Open Data is a Key to Transparency

Open Data is a Key to Transparency

Governments collect and administer a tremendous amount of data. With the advent of the internet it is now easy to share that data. Many governments have started initiatives to allow free use of government data which has no legal, security or privacy concerns. This is commonly known as “open data”.

In July 2011, B.C. launched the first provincial Open Data program in Canada called DataBC. Citizens can now access thousands of government datasets that are open, machine-readable, searchable and free for anyone to use or repurpose.

This is good news for citizens and businesses. It opens up government data to examination by ordinary citizens. This provides more transparency and encourages citizens to hold governments accountable to deliver high quality services efficiently. It also encourages innovation because businesses can use government data to produce new products and services.
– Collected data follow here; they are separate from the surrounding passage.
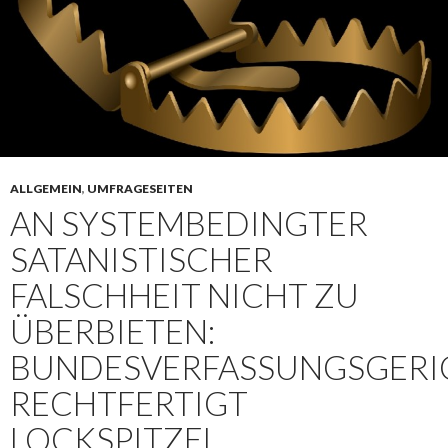
ALLGEMEIN
,
UMFRAGESEITEN
AN SYSTEMBEDINGTER
SATANISTISCHER
FALSCHHEIT NICHT ZU
ÜBERBIETEN:
BUNDESVERFASSUNGSGERI
RECHTFERTIGT
LOCKSPITZEL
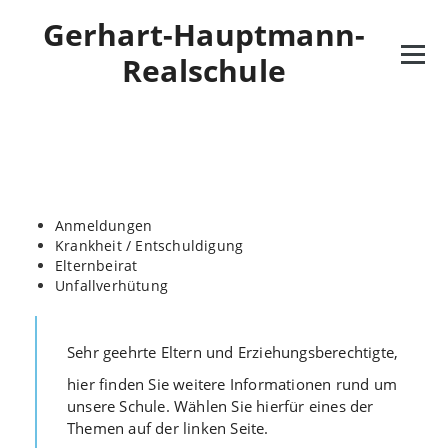
Gerhart-Hauptmann-
Realschule
Anmeldungen
Krankheit / Entschuldigung
Elternbeirat
Unfallverhütung
Sehr geehrte Eltern und Erziehungsberechtigte,
hier finden Sie weitere Informationen rund um
unsere Schule. Wählen Sie hierfür eines der
Themen auf der linken Seite.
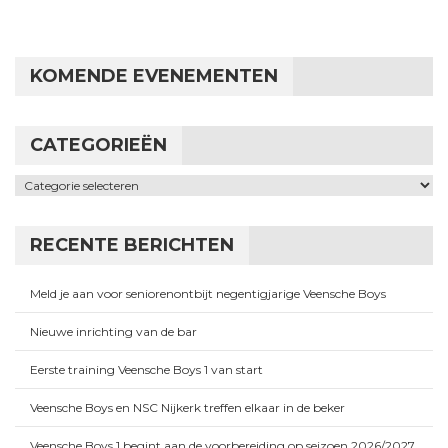
KOMENDE EVENEMENTEN
CATEGORIEËN
Categorieën
RECENTE BERICHTEN
Meld je aan voor seniorenontbijt negentigjarige Veensche Boys
Nieuwe inrichting van de bar
Eerste training Veensche Boys 1 van start
Veensche Boys en NSC Nijkerk treffen elkaar in de beker
Veensche Boys 1 begint aan de voorbereiding op seizoen 2026/2027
Government data can be used to enhance the life of citizens. It has been used in mobile applications to track bus and train schedules, locate free parking spots or show crime rates.

The City of Vancouver offers a web based application called VanMap that lets citizens view data about Vancouver in map form VanMap lets you view property lines, zoning information, sewer mains, water mains, information about addresses, public places and crime data.

Vanmap was initiated in 1999 by Jonathan Mark who led the effort. I was on Vancouver City Council at that time and I remember how impressed we all were by the vision he had. It was so successful that in 2001 we launched the public version which meant citizens would have access to the same information the staff had. At that time the City of Vancouver was pioneering in this area as very few other jurisdictions had anything similar.

HectaresBC merges government of BC data with environmental non-profit data so citizens can search for information about land management and eco-diversity. For example, you can find the answer to a question like “What is the total area covered by each Health Authority and how much of this area is within 800 meters of the coastline and has an average winter temperature below 5 Celsius?” The power of this tool is significant as HectaresBC has simplified a complicated, technical task to make it accessible to ordinary citizens.

Government data which is readily available and easily accessed can also be used by public servants to assess programs and improve services. Good data allows government to create evidence based policies which are more effective and efficient.

In order for open data initiatives to succeed governments must offer license agreements that allow the widest possible use of government data. They must also maintain the data in a way which is easily used and conforms to standards so when applications are built to use the data they can be easily maintained.

Open data creates exciting possibilities for citizen engagement. It allows citizens to demand transparency from government and hold government accountable. It also allows citizens to satisfy their curiosity and exercise their imagination to create revolutionary new products and services.